Insomma, nel silenzio generale dell’opinione pubblica e anche di chi ci rappresenta, il giornalismo sta scomparendo per estinzione, sostituito dal dilettantismo militante e dalla  compiacenza socialmente accettata. Come se, silenziosamente, la classe medica piano piano venisse sostituita negli ospedali da quella paramedica. E alla fine in sala operatoria ti trovassi sotto i ferri dell’infermiere.

Se mi chiamassi Ordine dei Giornalisti, qualcosa da eccepire ce l’avrei. Ma io mi chiamo solo Stefano e se dico qualcosa mi tacciano pure di essere il solito bastian contrario, per non dire rompiscatole o peggio.

Legalmente non possiamo fare nulla“, si schermiscono a volte.

A parte che non è vero (diciamo casomai che mancano mezzi e strutture: per quelli  però bisognerebbe, anzi si sarebbe dovuto da tempo cominciare a organizzarsi), ma vogliamo almeno provare a fare un po’ di rumore, di cagnara, di propaganda, per risvegliare le assopite coscienze e far capire alla gente che, forse, dell’informazione propriamente detta c’è bisogno?

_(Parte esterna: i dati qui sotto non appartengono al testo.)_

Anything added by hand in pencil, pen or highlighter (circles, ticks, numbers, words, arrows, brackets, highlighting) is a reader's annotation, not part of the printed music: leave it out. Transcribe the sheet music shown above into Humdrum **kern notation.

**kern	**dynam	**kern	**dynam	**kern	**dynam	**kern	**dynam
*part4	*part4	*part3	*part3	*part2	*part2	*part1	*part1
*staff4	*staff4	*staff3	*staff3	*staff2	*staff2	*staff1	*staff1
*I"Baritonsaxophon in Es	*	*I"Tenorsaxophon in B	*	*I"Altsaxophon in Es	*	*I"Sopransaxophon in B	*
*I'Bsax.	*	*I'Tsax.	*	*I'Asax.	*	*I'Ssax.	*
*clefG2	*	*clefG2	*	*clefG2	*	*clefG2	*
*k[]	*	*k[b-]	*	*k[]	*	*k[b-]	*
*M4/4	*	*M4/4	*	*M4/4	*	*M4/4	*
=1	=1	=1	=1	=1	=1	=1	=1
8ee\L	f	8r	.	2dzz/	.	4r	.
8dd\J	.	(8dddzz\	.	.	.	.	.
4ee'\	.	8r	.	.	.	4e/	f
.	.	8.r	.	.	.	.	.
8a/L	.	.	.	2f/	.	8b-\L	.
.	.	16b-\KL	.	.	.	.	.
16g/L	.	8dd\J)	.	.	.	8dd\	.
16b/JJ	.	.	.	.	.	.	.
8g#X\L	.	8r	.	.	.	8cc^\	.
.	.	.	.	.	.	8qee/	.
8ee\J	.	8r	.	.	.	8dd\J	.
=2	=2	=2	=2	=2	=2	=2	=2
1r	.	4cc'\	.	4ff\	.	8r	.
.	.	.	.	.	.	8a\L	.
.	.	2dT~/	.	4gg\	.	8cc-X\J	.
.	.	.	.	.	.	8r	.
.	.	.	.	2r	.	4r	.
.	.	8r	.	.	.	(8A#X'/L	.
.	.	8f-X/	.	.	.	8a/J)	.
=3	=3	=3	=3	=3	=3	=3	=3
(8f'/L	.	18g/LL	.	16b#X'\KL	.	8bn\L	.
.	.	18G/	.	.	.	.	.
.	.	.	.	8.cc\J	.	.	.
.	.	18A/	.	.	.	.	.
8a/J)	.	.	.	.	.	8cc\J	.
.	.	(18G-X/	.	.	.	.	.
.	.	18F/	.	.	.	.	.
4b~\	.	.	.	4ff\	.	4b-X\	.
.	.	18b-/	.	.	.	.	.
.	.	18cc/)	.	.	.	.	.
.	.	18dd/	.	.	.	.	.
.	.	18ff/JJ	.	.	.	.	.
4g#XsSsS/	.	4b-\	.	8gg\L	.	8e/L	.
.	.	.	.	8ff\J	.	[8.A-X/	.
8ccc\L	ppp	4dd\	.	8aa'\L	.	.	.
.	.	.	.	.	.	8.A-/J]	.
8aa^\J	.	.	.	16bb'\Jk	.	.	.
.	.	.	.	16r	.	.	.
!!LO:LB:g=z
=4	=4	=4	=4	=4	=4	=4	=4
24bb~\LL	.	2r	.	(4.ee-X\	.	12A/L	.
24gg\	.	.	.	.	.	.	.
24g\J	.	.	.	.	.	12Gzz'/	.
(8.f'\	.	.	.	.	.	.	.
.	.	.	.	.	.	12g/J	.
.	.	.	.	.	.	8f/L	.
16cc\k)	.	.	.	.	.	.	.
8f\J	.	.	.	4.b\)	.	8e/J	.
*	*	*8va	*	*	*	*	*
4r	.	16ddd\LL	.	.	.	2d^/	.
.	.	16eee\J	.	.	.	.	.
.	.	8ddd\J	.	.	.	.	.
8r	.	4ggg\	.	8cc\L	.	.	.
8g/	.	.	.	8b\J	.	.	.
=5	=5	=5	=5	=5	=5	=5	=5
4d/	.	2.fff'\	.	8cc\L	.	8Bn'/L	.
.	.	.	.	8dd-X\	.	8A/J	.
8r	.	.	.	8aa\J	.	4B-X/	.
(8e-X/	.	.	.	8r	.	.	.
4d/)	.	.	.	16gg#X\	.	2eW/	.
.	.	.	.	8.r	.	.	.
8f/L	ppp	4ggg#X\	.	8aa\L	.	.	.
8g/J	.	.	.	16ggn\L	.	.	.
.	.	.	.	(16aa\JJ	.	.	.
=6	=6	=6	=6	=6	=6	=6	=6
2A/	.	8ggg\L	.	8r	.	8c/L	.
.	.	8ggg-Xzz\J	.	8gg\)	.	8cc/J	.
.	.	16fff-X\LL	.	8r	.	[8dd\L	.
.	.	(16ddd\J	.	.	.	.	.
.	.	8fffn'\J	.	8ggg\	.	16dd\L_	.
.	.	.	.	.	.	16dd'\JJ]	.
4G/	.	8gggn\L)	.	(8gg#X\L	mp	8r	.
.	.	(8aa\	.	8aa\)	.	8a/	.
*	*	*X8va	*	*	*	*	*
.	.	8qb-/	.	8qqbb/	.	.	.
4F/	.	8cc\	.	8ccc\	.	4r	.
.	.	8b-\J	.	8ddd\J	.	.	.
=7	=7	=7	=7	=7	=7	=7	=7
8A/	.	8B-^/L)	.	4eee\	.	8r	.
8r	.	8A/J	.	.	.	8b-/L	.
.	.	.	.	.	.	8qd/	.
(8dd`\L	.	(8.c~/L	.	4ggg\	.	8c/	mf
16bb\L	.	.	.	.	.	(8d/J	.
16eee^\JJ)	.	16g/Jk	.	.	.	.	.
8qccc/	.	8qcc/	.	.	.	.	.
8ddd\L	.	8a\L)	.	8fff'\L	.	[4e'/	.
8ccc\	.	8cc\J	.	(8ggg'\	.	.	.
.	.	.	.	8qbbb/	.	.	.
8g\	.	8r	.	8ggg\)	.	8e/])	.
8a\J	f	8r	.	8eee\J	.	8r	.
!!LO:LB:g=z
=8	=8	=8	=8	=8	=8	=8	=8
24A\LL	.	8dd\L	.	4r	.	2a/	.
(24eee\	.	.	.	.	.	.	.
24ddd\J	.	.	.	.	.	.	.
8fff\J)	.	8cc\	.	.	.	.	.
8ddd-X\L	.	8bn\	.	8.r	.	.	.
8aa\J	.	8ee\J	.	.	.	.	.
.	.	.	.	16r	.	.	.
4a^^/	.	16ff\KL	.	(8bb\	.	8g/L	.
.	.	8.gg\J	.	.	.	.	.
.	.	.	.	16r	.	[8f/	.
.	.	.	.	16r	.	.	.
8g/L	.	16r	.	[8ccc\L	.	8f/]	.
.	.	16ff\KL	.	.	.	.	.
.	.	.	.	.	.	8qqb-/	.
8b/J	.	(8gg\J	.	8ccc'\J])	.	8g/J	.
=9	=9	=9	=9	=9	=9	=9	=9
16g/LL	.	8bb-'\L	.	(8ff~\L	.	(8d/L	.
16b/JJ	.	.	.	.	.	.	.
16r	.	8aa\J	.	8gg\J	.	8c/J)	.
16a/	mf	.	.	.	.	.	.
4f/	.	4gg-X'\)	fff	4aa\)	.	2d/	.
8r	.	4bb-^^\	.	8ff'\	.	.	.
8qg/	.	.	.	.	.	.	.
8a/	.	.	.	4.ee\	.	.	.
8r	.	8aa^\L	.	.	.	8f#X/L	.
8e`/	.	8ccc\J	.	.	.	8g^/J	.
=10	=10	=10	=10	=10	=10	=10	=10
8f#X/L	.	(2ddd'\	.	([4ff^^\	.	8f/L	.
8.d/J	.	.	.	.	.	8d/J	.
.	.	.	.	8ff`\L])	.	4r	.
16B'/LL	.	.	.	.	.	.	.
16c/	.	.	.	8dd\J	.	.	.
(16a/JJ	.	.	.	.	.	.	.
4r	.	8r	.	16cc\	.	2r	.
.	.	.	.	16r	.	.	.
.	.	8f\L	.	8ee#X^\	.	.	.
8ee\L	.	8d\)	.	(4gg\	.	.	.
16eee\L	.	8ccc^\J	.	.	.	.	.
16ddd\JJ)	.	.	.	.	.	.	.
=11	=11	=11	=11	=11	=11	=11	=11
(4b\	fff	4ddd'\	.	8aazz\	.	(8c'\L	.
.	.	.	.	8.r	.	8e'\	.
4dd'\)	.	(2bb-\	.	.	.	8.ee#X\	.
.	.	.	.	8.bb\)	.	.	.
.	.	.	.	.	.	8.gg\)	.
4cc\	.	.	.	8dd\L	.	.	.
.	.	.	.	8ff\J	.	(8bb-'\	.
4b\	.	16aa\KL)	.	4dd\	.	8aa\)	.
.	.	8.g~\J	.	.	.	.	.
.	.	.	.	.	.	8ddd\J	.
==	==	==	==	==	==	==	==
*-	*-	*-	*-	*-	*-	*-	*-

E invece no, stiamo scendendo muti nel gorgo dell’algoritmo.

Anche perchè poi basta che ti volti un attimo dall’altra parte e vedi una quantità abnorme di colleghi che si comporta esattamente come se influencer lo fosse. Ma, anche su questo, dall’Ordine silenzio di tomba. E così si va avanti.

E a chi mi risponderà che non è vero e che l’OdG svolge una silenziosa ma costante opera di vigilanza e sanzionamento, dirò che non ne dubito, ma che ciò non basta più: contro le alluvioni (e questa lo è) ci vogliono le dighe, non i sacchetti pieni di sabbia.

Naturalmente scrivo tutto questo per puro sfogo, nella consapevolezza di parlare a vuoto nel lento ma inesorabile scorrere verso l’abisso.

In pratica, le cannonate ce le tiriamo da soli.